▶ [Task objective]:
"1L-7-2ZM-4 1L0 2.5L4" appears in one line of the records below. Output that line and each one after it, exactly, through the last line.

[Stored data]
——————
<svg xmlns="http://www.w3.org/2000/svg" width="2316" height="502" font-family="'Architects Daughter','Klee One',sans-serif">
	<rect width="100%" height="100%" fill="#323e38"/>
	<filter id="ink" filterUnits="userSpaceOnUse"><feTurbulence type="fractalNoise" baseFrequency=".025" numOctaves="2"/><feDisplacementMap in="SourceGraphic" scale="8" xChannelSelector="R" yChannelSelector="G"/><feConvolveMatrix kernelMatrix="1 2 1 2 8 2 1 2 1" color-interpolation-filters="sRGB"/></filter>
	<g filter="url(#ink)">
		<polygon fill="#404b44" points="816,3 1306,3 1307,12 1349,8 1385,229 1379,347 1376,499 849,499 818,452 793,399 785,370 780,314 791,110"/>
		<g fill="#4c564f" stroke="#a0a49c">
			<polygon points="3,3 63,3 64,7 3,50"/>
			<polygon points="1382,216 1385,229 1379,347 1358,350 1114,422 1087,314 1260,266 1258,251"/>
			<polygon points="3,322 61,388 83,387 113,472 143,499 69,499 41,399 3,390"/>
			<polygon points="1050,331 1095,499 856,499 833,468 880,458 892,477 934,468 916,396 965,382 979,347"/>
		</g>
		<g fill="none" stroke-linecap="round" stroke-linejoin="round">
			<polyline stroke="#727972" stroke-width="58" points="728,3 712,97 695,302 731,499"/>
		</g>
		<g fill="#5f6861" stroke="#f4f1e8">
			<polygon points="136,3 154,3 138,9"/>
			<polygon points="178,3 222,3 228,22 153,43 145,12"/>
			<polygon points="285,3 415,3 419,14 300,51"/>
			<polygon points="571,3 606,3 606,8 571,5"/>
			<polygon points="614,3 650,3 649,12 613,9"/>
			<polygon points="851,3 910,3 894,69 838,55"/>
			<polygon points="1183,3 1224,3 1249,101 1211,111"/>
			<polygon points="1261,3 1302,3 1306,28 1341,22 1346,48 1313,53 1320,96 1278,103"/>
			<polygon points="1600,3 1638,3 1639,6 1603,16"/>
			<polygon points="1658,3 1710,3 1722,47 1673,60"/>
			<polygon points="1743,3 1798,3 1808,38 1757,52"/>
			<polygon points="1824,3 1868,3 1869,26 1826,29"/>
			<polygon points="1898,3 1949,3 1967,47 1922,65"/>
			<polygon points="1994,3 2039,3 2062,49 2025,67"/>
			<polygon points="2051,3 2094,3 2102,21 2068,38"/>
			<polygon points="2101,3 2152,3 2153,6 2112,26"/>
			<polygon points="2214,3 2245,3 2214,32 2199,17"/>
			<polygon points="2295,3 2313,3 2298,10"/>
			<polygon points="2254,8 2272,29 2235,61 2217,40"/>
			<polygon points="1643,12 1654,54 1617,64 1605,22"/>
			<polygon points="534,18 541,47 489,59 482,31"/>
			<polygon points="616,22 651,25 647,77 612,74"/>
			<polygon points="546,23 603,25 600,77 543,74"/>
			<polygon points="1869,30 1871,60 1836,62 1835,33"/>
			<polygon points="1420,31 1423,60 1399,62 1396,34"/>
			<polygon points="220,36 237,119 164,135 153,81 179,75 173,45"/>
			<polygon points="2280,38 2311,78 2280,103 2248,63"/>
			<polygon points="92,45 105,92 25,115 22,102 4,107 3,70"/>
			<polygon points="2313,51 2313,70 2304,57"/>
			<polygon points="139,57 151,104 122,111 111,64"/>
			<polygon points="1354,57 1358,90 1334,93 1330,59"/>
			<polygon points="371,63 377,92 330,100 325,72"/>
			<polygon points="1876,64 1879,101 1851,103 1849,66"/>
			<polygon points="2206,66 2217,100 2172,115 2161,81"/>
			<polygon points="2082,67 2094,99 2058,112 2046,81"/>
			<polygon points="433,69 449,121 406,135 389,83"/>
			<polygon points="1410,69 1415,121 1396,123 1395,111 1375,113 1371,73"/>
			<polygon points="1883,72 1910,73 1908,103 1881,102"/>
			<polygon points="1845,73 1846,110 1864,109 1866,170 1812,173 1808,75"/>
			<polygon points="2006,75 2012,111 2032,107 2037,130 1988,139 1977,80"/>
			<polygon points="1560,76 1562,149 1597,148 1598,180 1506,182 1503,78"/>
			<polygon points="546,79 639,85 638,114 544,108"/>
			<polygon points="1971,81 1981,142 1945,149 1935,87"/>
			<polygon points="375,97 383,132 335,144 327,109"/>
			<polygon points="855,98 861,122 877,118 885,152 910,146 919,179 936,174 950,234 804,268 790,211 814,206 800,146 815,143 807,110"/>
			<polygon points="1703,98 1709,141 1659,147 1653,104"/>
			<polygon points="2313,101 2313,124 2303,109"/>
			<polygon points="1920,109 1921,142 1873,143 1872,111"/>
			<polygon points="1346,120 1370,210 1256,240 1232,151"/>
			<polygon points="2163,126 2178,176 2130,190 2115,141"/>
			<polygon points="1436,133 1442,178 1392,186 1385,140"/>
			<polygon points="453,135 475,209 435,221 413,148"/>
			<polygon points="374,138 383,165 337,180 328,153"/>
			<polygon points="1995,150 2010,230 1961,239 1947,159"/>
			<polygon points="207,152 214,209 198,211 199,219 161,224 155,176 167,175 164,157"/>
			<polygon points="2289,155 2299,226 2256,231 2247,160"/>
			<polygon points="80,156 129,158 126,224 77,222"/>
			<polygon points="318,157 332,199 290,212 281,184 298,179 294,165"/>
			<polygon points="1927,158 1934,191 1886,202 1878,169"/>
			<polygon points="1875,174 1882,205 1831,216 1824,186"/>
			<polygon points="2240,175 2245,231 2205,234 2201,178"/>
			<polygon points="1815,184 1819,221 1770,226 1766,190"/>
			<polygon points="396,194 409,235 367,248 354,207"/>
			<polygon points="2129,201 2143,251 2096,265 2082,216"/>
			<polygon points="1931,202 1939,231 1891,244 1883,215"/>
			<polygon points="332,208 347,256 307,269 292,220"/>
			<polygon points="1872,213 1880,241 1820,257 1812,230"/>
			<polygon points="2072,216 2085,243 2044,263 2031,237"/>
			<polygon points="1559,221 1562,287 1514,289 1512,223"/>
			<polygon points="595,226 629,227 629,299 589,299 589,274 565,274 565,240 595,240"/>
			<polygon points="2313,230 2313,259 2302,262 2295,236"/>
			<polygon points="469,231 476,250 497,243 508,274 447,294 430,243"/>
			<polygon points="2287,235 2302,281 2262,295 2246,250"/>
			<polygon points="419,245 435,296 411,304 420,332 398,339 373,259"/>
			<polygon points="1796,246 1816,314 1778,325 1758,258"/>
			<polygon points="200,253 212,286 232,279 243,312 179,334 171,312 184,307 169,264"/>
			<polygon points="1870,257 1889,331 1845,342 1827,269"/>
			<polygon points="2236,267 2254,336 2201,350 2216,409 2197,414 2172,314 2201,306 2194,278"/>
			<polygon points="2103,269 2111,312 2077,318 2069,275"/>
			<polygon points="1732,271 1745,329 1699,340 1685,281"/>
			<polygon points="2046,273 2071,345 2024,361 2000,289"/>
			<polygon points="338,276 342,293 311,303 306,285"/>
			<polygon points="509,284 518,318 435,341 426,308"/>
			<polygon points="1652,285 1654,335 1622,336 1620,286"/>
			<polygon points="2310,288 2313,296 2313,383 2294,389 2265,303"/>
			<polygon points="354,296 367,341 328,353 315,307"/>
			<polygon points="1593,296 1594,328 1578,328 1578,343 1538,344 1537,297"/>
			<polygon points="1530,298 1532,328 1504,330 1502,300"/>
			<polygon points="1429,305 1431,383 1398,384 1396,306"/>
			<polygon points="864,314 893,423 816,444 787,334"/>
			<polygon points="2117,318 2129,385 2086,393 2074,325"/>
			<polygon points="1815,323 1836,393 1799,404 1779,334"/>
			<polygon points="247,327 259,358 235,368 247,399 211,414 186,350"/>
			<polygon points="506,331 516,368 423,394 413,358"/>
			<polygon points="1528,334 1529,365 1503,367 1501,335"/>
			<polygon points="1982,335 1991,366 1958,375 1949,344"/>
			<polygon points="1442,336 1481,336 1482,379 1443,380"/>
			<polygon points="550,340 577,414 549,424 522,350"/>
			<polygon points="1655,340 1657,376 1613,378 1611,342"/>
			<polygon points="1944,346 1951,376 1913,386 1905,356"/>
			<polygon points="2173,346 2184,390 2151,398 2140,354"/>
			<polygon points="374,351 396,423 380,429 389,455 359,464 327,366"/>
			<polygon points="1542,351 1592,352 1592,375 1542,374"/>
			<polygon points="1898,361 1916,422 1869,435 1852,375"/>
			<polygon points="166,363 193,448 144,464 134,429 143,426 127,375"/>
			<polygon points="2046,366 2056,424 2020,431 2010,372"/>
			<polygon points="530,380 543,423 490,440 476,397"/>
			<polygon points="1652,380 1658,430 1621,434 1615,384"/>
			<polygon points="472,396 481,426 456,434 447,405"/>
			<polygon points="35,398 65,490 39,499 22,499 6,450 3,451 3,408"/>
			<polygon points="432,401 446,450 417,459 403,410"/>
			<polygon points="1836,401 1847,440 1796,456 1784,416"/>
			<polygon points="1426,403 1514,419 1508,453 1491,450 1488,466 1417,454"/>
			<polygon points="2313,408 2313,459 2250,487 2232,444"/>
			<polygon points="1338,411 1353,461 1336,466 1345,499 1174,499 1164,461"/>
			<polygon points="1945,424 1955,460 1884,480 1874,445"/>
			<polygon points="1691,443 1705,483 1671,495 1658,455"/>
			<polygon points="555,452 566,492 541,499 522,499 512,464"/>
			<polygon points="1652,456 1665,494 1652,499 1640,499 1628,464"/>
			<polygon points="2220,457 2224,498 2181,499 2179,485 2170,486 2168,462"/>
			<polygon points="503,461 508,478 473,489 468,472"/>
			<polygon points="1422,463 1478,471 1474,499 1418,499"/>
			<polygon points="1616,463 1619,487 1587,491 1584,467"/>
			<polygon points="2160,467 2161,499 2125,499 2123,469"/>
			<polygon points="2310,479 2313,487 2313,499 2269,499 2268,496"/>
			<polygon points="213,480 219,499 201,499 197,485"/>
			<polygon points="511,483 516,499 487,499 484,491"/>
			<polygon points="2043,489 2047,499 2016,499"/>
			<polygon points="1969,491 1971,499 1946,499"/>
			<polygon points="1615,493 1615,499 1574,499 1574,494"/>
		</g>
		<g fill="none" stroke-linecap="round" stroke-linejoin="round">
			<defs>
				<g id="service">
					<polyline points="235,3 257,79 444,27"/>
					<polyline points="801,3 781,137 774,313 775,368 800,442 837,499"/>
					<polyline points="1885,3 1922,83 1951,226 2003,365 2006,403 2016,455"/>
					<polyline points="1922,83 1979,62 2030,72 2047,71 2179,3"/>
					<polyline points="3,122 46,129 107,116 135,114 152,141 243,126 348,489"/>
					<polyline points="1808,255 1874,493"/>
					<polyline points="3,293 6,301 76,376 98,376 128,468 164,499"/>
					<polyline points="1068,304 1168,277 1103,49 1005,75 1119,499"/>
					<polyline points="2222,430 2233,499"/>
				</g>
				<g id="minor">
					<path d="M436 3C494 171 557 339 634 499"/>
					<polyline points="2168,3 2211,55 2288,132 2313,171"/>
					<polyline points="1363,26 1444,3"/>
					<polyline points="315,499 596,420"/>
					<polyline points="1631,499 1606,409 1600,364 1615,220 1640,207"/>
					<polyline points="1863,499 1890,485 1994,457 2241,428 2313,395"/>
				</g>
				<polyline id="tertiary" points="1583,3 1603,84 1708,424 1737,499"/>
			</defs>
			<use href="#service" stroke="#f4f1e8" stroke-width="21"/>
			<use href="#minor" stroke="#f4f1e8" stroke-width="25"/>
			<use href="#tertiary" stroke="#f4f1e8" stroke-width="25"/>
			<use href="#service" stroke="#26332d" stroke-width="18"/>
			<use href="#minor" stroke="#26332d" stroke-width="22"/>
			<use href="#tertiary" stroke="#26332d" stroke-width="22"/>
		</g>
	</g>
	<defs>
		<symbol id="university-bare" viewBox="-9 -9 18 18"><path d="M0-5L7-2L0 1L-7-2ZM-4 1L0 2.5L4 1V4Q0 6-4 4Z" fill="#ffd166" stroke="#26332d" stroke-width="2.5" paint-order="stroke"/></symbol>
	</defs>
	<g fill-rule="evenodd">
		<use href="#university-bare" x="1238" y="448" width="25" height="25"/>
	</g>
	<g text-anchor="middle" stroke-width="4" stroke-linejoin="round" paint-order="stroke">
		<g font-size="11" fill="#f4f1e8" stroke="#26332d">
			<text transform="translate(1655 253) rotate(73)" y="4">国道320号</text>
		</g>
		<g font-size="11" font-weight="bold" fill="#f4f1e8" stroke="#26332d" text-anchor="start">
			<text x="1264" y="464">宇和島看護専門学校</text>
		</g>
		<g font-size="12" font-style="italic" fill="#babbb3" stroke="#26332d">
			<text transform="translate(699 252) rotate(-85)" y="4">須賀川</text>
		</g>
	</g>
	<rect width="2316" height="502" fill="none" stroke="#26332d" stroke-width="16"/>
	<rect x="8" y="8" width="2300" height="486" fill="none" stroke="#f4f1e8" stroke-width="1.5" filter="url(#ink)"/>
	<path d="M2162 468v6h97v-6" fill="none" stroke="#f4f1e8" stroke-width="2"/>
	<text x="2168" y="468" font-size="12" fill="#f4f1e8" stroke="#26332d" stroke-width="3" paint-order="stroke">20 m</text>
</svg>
——————
▶ [Answer section]:
		<symbol id="university-bare" viewBox="-9 -9 18 18"><path d="M0-5L7-2L0 1L-7-2ZM-4 1L0 2.5L4 1V4Q0 6-4 4Z" fill="#ffd166" stroke="#26332d" stroke-width="2.5" paint-order="stroke"/></symbol>
	</defs>
	<g fill-rule="evenodd">
		<use href="#university-bare" x="1238" y="448" width="25" height="25"/>
	</g>
	<g text-anchor="middle" stroke-width="4" stroke-linejoin="round" paint-order="stroke">
		<g font-size="11" fill="#f4f1e8" stroke="#26332d">
			<text transform="translate(1655 253) rotate(73)" y="4">国道320号</text>
		</g>
		<g font-size="11" font-weight="bold" fill="#f4f1e8" stroke="#26332d" text-anchor="start">
			<text x="1264" y="464">宇和島看護専門学校</text>
		</g>
		<g font-size="12" font-style="italic" fill="#babbb3" stroke="#26332d">
			<text transform="translate(699 252) rotate(-85)" y="4">須賀川</text>
		</g>
	</g>
	<rect width="2316" height="502" fill="none" stroke="#26332d" stroke-width="16"/>
	<rect x="8" y="8" width="2300" height="486" fill="none" stroke="#f4f1e8" stroke-width="1.5" filter="url(#ink)"/>
	<path d="M2162 468v6h97v-6" fill="none" stroke="#f4f1e8" stroke-width="2"/>
	<text x="2168" y="468" font-size="12" fill="#f4f1e8" stroke="#26332d" stroke-width="3" paint-order="stroke">20 m</text>
</svg>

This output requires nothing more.